MEANWHILE, IN EUROPE…

European Cannabis News

In the last years, there has been a constant stream of cannabis news from the Americas. Whether it’s the USA or Canada, or countries like Chile, Uruguay and Mexico; there is always something going on there. In the meantime, in Europe, the legal framework concerning cannabis is taking much smaller steps. It is not only Holland and Amsterdam with the famous ‘coffee shopsand cannabis seed banks, there are more countries getting into the cannabis scene.  Here is a small round up of recent developments.

Let’s start with some fresh news first from Italy. Medical use of marijuana in Italy is legal… if it is bought from a pharmacy with a doctor’s prescription. Until recently, anyone growing cannabis for research in a medical lab was risking their freedom; or at least some really heavy fines for doing so.
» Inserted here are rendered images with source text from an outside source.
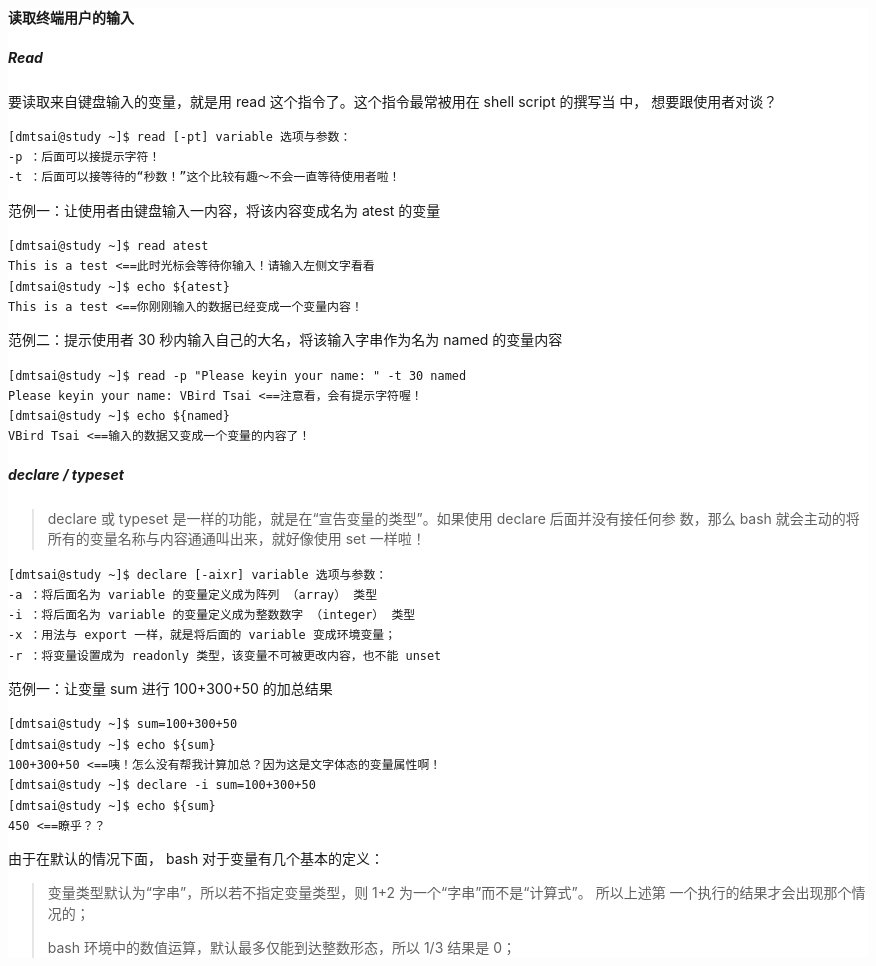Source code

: #### 读取终端用户的输入 

##### **Read**

要读取来自键盘输入的变量，就是用 read 这个指令了。这个指令最常被用在 shell script 的撰写当 中， 想要跟使用者对谈？

```shell
[dmtsai@study ~]$ read [-pt] variable 选项与参数：
-p ：后面可以接提示字符！
-t ：后面可以接等待的“秒数！”这个比较有趣～不会一直等待使用者啦！
```

范例一：让使用者由键盘输入一内容，将该内容变成名为 atest 的变量

```shell
[dmtsai@study ~]$ read atest
This is a test <==此时光标会等待你输入！请输入左侧文字看看
[dmtsai@study ~]$ echo ${atest}
This is a test <==你刚刚输入的数据已经变成一个变量内容！
```

范例二：提示使用者 30 秒内输入自己的大名，将该输入字串作为名为 named 的变量内容

```shell
[dmtsai@study ~]$ read -p "Please keyin your name: " -t 30 named
Please keyin your name: VBird Tsai <==注意看，会有提示字符喔！
[dmtsai@study ~]$ echo ${named}
VBird Tsai <==输入的数据又变成一个变量的内容了！
```

##### declare / typeset

> declare 或 typeset 是一样的功能，就是在“宣告变量的类型”。如果使用 declare 后面并没有接任何参 数，那么 bash 就会主动的将所有的变量名称与内容通通叫出来，就好像使用 set 一样啦！

```shell
[dmtsai@study ~]$ declare [-aixr] variable 选项与参数：
-a ：将后面名为 variable 的变量定义成为阵列 （array） 类型
-i ：将后面名为 variable 的变量定义成为整数数字 （integer） 类型
-x ：用法与 export 一样，就是将后面的 variable 变成环境变量；
-r ：将变量设置成为 readonly 类型，该变量不可被更改内容，也不能 unset
```

范例一：让变量 sum 进行 100+300+50 的加总结果

```shell
[dmtsai@study ~]$ sum=100+300+50
[dmtsai@study ~]$ echo ${sum}
100+300+50 <==咦！怎么没有帮我计算加总？因为这是文字体态的变量属性啊！
[dmtsai@study ~]$ declare -i sum=100+300+50
[dmtsai@study ~]$ echo ${sum}
450 <==瞭乎？？
```

由于在默认的情况下面， bash 对于变量有几个基本的定义：

> 变量类型默认为“字串”，所以若不指定变量类型，则 1+2 为一个“字串”而不是“计算式”。 所以上述第 一个执行的结果才会出现那个情况的；
>
> bash 环境中的数值运算，默认最多仅能到达整数形态，所以 1/3 结果是 0；
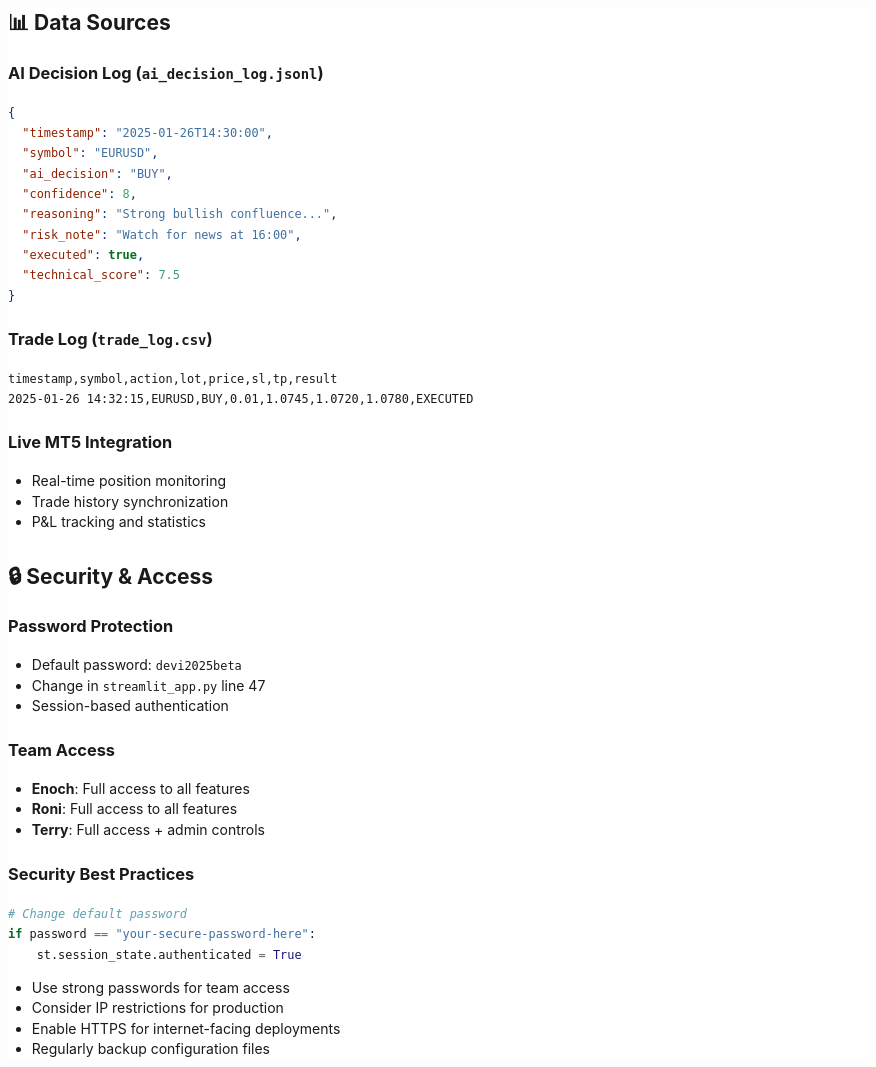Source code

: ## 📊 Data Sources

### AI Decision Log (`ai_decision_log.jsonl`)
```json
{
  "timestamp": "2025-01-26T14:30:00",
  "symbol": "EURUSD", 
  "ai_decision": "BUY",
  "confidence": 8,
  "reasoning": "Strong bullish confluence...",
  "risk_note": "Watch for news at 16:00",
  "executed": true,
  "technical_score": 7.5
}
```

### Trade Log (`trade_log.csv`)
```csv
timestamp,symbol,action,lot,price,sl,tp,result
2025-01-26 14:32:15,EURUSD,BUY,0.01,1.0745,1.0720,1.0780,EXECUTED
```

### Live MT5 Integration
- Real-time position monitoring
- Trade history synchronization
- P&L tracking and statistics

## 🔒 Security & Access

### Password Protection
- Default password: `devi2025beta`
- Change in `streamlit_app.py` line 47
- Session-based authentication

### Team Access
- **Enoch**: Full access to all features
- **Roni**: Full access to all features  
- **Terry**: Full access + admin controls

### Security Best Practices
```python
# Change default password
if password == "your-secure-password-here":
    st.session_state.authenticated = True
```

- Use strong passwords for team access
- Consider IP restrictions for production
- Enable HTTPS for internet-facing deployments
- Regularly backup configuration files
But now, things seem to be getting a little better. Italian lawmakers recently decided to decriminalize some minor legal offenses, like growing medical marijuana for therapeutic reasons and medical research. Justice Minister Andrea Orlando made it very clear; this is not about those who have a personal interest in the recreational use of the plant.

Some years ago Switzerland decriminalized the possession of small quantities of cannabis for personal use. Since 2013 people who get arrested possessing 10 grams of cannabis or less must just pay a fine. Recently the four biggest cities of the country (Zurich, Geneva, Basel, and Bern) announced their desire to open clubs for those who need to get cannabis. If the pilot program gets approved by the cantonal governments and the federal office of public health, then these cannabis clubs will be the points of a regulated distribution – but not for everybody like the Dutch coffee shops. The cannabis clubs will be open only for users with drug related problems. Only two thousand people can be registered in each one of them. The pilot program will be monitored by Swiss scientists, in order to evaluate the long term results.

In the United Kingdom, debate for a legal reform was initiated by people who managed to collect 220,000 signatures for cannabis legalization.

The federal government of Germany announced a plan which includes the creation of a cannabis agency in the country. Mainly for financial reasons, German lawmakers decided to make a move in order to cut the expenses spent by seriously ill patients who have had to import their medical cannabis from the Netherlands for many years. Until now, the government was providing “exemption licenses” to these people. If the proposed plan gets the green light of the nationwide parliament, it will be a very important step for the cultivation of medicinal cannabis in Germany.

The Czech Republic is getting Europe’s attention often when is about cannabis. Since 2010 Czech citizens are allowed to grow up to five plants. Recently the Czech government announced plans (with the help of funding from Canadian and US donations) to create “The International Center for Cannabis and Cannabinoids Institute” research center.  They want to focus on the study of the medical properties of cannabis and to collect experiences from patients.

European countries are moving silently towards liberal reforms, and there is no doubt that in the near future, we will see additional countries announcing more tolerant policies.